Belgian beers are characterized by significant yeast
character — aromatic, fruity, phenolic, strong, dry. What yeast
compounds contribute to the flavor of Belgian beers? Esters — ethyl
acetate (solvent); isoamyl acetate (banana); alcohols — isoamyl
alcohol, 2,3-butanediol; acetaldehyde (green apple); diacetyl; sulfur
compounds (H2S, DMS); and phenolics.
Characteristics of Belgian fermentation include
increased phenol production. These are hydroxylated aromatic rings,
aromatic alcohols. It is the same kind of compounds used in antiseptics
and is less volatile than aliphatic fusel alcohols.
Attenuation and flocculation is also much different
than in normal brewers yeast.
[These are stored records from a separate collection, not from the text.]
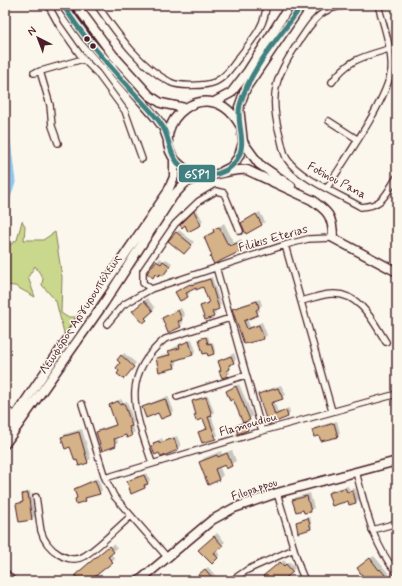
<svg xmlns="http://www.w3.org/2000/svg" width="402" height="586" viewBox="0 0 402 586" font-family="Mynerve,sans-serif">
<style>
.green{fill:#c9d88c;stroke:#8a7c5c}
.shadow{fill:#0003}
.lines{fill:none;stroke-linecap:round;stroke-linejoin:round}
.river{stroke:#91c4ee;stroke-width:11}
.building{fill:#d5b287;stroke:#4a1f2b}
.street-casing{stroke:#4a1f2b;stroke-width:8}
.secondary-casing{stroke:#4a1f2b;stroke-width:11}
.street{stroke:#fbf7ec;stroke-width:5.5}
.secondary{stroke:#fbf7ec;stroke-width:8}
.bus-1-casing{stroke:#fbf7ec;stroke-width:8}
.bus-1{stroke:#408080;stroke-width:5}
.bus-dot{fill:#4a1f2b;stroke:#fbf7ec;stroke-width:1.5}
.labels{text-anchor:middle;stroke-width:3;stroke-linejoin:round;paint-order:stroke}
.street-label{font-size:12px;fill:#4a1f2b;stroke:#fbf7ec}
.line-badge{stroke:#fbf7ec;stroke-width:1.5}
.badge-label{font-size:11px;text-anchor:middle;font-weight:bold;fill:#fff}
</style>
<rect width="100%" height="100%" fill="#fbf7ec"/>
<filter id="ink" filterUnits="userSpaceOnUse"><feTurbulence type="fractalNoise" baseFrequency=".025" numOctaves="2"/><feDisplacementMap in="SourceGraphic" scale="8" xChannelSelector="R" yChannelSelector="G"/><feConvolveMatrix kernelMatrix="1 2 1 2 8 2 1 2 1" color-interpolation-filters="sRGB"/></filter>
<g filter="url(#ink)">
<path class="green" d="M22 221 25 226 24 240H43L55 232 62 277 61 313 67 317H77L65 337 56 301 42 285 43 278 35 266 28 277 35 297 15 286 5 285V248L17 240Z"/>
<path class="shadow" d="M197 210 203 221 200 224 182 225Z
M260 212 265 222 246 233 242 223Z
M224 223 234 243 241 239 245 246 240 250 205 237Z
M179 230 194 242 187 250 176 233Z
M160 258 164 261 166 259 172 263 166 272 149 273Z
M212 277 221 305 214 310 216 313 213 316 201 307 210 302 204 286 196 287 188 291 190 293 187 296 176 292 193 282 194 283Z
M147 298 155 308 143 322 136 308Z
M260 299 262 305 259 308 260 311 247 318 250 327 262 322 267 335 264 338 245 343 234 309 236 307Z
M181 308 185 316 181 319 183 323 180 326 163 318Z
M208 336 210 343 213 342 215 351 214 353 200 340Z
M192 339 196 351 193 354 176 359 177 364 174 367 157 359 160 356 170 353V351L173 348Z
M124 353 136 363 126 375 122 363V356Z
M234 353 236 359 229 369 230 373 227 375 219 361Z
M239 384 253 416 248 420 251 427 248 430 236 427 243 422 234 398 227 391Z
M281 385 286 395 274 401 278 412 289 408 290 413 288 416 268 423 259 395 262 392Z
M208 395 214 412 211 415 218 435 215 438 199 432 207 427 204 417 195 416 197 414 193 402 196 399Z
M168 396 174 411 171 414 161 418 159 411 143 408 146 405Z
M121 399 123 402 127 401 134 422 132 424 135 432 128 436 127 434 117 437 118 442 116 445 97 432 100 429 117 424 110 405Z
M337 421 340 433 337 436 320 435 313 430 316 427Z
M82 429 91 459 80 465 70 446 62 437 65 434Z
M177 436 181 446 161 456 154 443 162 438 163 441Z
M232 450 236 461 226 467 225 464 219 466 223 475 219 479 200 462 204 458 221 451 222 454Z
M147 473 150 480 145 488 128 482 131 479Z
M98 478 102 490 99 493 88 496 85 500 78 497 75 490 78 487Z
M348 486 350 490 355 488 359 499 356 502 329 493 332 490Z
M30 491 35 516 32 519 20 521 17 504 24 500 23 494 26 492Z
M310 493 314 508 305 512 294 500 296 497Z
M310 517 312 527 310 529 297 522Z
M217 533 225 542 216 550 220 555 212 562 202 547Z
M113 544 117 548 110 554 115 558 91 581H81L79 573Z
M374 556 395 581H367L361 565Z
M284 560 287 564 290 562 295 568 284 579V581H269L268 574Z
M208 567 219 580 218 581H192Z"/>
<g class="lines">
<path class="river" d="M5 141 10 182 5 197"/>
</g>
<path class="building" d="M194 211 201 225 188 232 185 225 182 228 180 225Z
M256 214 262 225 246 234 241 223Z
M219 227 227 243 230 246 237 243 241 251 214 264 210 257 212 256 204 237 214 232 213 229Z
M176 232 192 245 184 254 168 241Z
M156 261 161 264 163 261 170 266 163 276 160 274 158 276 155 274 153 278 147 273Z
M210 279 219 309 212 312 214 317 205 320 200 306 209 303 203 287 196 290V288L186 293 188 297 180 301 175 292 190 284 191 285Z
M144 301 153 311 145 318 147 320 143 323 132 311Z
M257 301 259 308 256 310 258 315 244 321 247 329 259 325 264 339 244 344 232 309Z
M178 310 182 320 178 321 181 327 168 333 162 318Z
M206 337 208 344 211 343 214 354 208 356 207 353 203 354 199 339Z
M189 341 193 355 173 361 175 368 159 372 156 358 170 355 168 351 180 348 179 345Z
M121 355 134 367 124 379 117 374 119 371 116 368 120 363 117 360Z
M231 356 234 363 229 365 230 369 226 371 228 376 222 378 219 371 221 370 218 361Z
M236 386 250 420 243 423 233 399 230 401 226 391Z
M278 388 283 399 271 403 275 415 286 410 288 417 268 425 258 394Z
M206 397 212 416 208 417 216 439 202 443 198 432 207 429 203 419 196 421 194 415H196L192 401Z
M165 399 171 415 161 419 158 413 146 418 142 407Z
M118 401 120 405 124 403 132 426 129 427 132 436 127 438 126 435 114 439 116 446 102 451 96 432 116 425 109 405Z
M245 422 248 430 238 434 235 426Z
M334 423 338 437 321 441 319 436 314 437 312 430Z
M79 432 88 463 79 466 77 460 75 461 70 447 65 449 61 437Z
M174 438 178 450 161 457 159 453 155 455 151 446 154 445 153 443 159 441 160 443Z
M227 453 232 466 226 469 225 465 215 469 219 480 208 485 199 462 217 455 218 457Z
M144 475 148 484 144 485 145 488 131 494 127 481Z
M95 480 100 494 85 498 86 501 76 504 75 499 77 498 74 489Z
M345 488 347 492 353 491 356 503 349 505 348 501 332 506 328 493Z
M28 493 32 520 19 522 16 504 23 502 22 494Z
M307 496 311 512 304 513 303 510 296 512 292 500Z
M308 518 311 529 298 533 296 522Z
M214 536 223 546 214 553 218 558 212 564 198 550Z
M109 546 114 552 108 557 113 562 93 578 96 581H79L75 575Z
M370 558 379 570 380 569 390 581H366L357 568Z
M280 562 284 566 286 564 293 572 282 581H267L263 576Z
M205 569 215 581H191Z"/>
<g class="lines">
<g class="street-casing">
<path id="street" d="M48 5 59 25 83 59 97 73 125 111 142 159
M97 5C117 33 139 66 170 82 178 87 206 86 215 82 226 77 233 65 240 56 252 40 266 25 266 5
M356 5C345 6 334 6 324 12 314 18 307 30 300 40 276 75 268 93 280 136 282 143 283 153 287 159 299 178 340 195 361 207 383 206 386 194 397 177
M40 71 50 105 52 126 58 143
M34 73 83 59
M332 82C349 59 362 57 389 49
M329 121 357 139
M327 188C345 159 386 102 391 71 393 52 383 23 378 5
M285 245 332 411
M216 267 262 431
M151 289 143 283V271L175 224 199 201 216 191 224 193 240 231
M301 301C311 299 322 294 332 294 360 292 374 323 386 342
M107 324 123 305 151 289 285 245 308 239 333 238
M177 397 246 375
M82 404 105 478 114 496 167 557
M7 410 15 416
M152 463C136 414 118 378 165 339L230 318
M356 472C366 508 372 544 397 573
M105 478 262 431 397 394
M277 493 300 569 305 581
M36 497C38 508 39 520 41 531 46 549 69 567 86 555 102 544 116 529 131 516
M372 530 397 523
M5 572 13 581
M231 581 247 570 294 549"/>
</g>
<g class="secondary-casing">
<path id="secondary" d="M63 5 86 37 157 119 163 127 168 140
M76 5 113 55 149 95 161 103 185 108
M214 102 231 93 248 71 290 5
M241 127C210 68 145 125 176 161 181 166 186 171 193 174 211 180 229 168 247 170L314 201
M243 142 259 164 291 186
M223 171 231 167 239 156 243 142 239 107 246 88 302 5
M310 199C328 211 333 216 333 238L397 272
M5 431 167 193 174 177V158
M5 444 104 303 173 196 185 183 202 176
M139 581 212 520 234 508 277 493 397 461"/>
</g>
<use href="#street" class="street"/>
<use href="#secondary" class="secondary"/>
<g class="bus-1-casing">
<path id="bus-1" d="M63 5C83 37 108 64 133 92 143 103 155 114 163 127 170 139 169 157 182 167 198 179 224 178 236 161 249 142 235 124 240 105 250 68 281 36 302 5"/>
</g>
<use href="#bus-1" class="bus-1"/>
</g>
</g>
<g class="bus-dot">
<circle cx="87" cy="39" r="3.5"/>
<circle cx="93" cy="46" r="3.5"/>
</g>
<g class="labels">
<g class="street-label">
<text transform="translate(337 180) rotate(28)" y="4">Fotinou Pana</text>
<text transform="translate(273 238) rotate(-16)" y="4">Filikis Eterias</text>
<text transform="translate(80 314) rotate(-57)" y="4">Λεωφόρος Αργυρουπόλεως</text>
<text transform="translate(248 424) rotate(-16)" y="4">Flamoudiou</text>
<text transform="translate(254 489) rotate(-19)" y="4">Filopappou</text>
</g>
</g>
<rect class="line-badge" x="178" y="164" width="38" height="19" rx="4" fill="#408080"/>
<g class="badge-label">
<text x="197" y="178">GSP1</text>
</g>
<rect width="402" height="586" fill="none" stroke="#fbf7ec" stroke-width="20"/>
<rect x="10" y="10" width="382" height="566" fill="none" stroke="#4a1f2b" stroke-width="1.5" filter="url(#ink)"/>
<g transform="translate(38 38) rotate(318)" stroke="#fbf7ec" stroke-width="3" paint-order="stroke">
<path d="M0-3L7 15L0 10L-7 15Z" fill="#4a1f2b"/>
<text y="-6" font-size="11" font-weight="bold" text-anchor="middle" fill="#4a1f2b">N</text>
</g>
</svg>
Some old Saison strains only attenuate 50
percent. They have to have very low initial gravities — in the
mid-1020s. And the cells are usually smaller than other brewing yeast
and are less-clustered. What does this low attenuation mean to brewers?
Well, this is one of the main reasons that the strains are mixed, to
increase the attenuation.
Things have changed at Belgian breweries ove the past
century. Many have adopted modern brewing techniques. Father Theodore
isolated Chimay yeast in 1948, by the use of pure culture techniques.
Chimay beers have been brewed with pure strains ever since.
To Belgian brewers, yeast is everything, it is
sacred. The rest of the brewing process and ingredients are not as
heavily guarded. Indeed, some of the larger Belgian breweries and even
small ones have some of the most sophisticated lab equipment and
procedures in the industry. And their quality control is second to none.